See and Do: In 2019, the Polish entrepreneur and art collector Grażyna Kulczyk unveiled her non-profit Muzeum Susch on the site of a medieval monastery and brewery in the Engadin valley. It is a space for experimental, site-specific works alongside temporary exhibits from conceptual and female artists. On view through December 5, 2021 is “The Measuring of Time,” a retrospective of the late Italian artist Laura Grisi, reconstructing a range of her immersive environments inspired by natural phenomena (fog, rain, wind).

The Engadin’s Tarasp castle is a home and an exhibition space for Swiss artist Not Vital. (Photo by Albert Ceolan / De Agostini Picture Library via Getty Images)

The Engadin is also where the multidisciplinary artist Not Vital has his foundation, including the 17th-century Planta house in Ardez, with its library of historic Rumantsch writings, as well as a painting studio and sculpture park in the mountain village of Sent, his birthplace. Meanwhile, he calls a ca.-1040 castle in Tarasp home (when he’s not in Beijing or Rio de Janeiro, that is); it also houses and sometimes exhibits his collection of antique, Modern, and contemporary art, along with works from artists near and far. They are all worth visiting (note: you’ll need to book tours of the castle and the Planta house).

There is a thriving gallery scene, too. Joining Vito Schnabel—which is displaying abstract, large-scale paintings on raw jute canvas by the Los Angeles–based artist Spencer Lewis through September 26, 2021—Hauser & Wirth returned to its Swiss roots a few years ago by opening a three-level, Luis Laplace–designed space in the center of St. Moritz. More remote, Galerie Tschudi shows new works of Arte Povera and Minimalist art within a medieval building in the village of Zuoz, while Von Bartha invites artists to take over the barn of a historic patrician house in nearby S-chanf.

A dish at the two Michelin–starred Igniv, inside the
Grand Resort Bad Ragaz. Courtesy of the resort.

Eat and Drink: While the Grand Resort Bad Ragaz is widely known for its health spa, based around the healing waters of the town’s Tamina Gorge, it is also becoming increasingly renowned for its food. Even if you’re not staying at the property, we’d suggest booking a table at one of its Michelin-starred restaurants. Chef Sven Wassmer sources inspiration—and seasonal ingredients—from the Swiss Alps for Memories, while Igniv has menus with up to 30 courses designed to be shared, from Graubünden-born chef Andreas Caminada.
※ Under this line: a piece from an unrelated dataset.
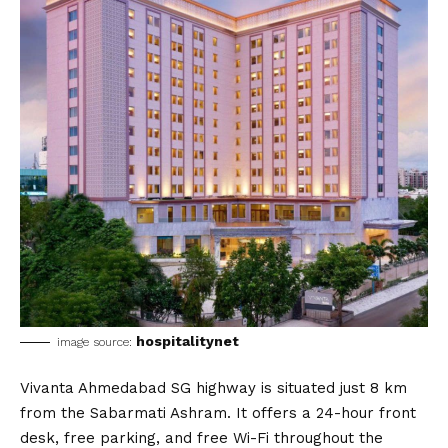
hospitalitynet
image source:
Vivanta Ahmedabad SG highway is situated just 8 km
from the Sabarmati Ashram. It offers a 24-hour front
desk, free parking, and free Wi-Fi throughout the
Sky-gazers inside James Turrell’s Skyspace Piz Utèr,
at Hotel Castell. Courtesy of the hotel.

Stay: Originally built ca. 1913 as an alpine sanatorium in Zuoz, the 68-room Hotel Castell offers a full-on immersion in art. Its owner—the Swiss artist and collector Ruedi Bechtler—has invited a number of big-name artists to develop projects on site, from Pipilotti Rist (who designed the Red Bar with Zurich architect Gabrielle Hächlero) to Tadashi Kawamata (see sun terrace and pool) to James Turrell (you’ll want to spend some time sky-gazing in his open-air installation, Skyspace Piz Utèr).

With its thermal baths crafted from 60,000 slabs of local quartzite by none other than Peter Zumthor, 7132 Hotel Vals—named after the area’s postcode—is a destination for both wellness and design. For its House of Architects sister hotel, 7132 tapped Tadao Ando, Kengo Kuma, Thom Mayne, and Zumthor to create a series of Zen-like suites overlooking the Grison mountains.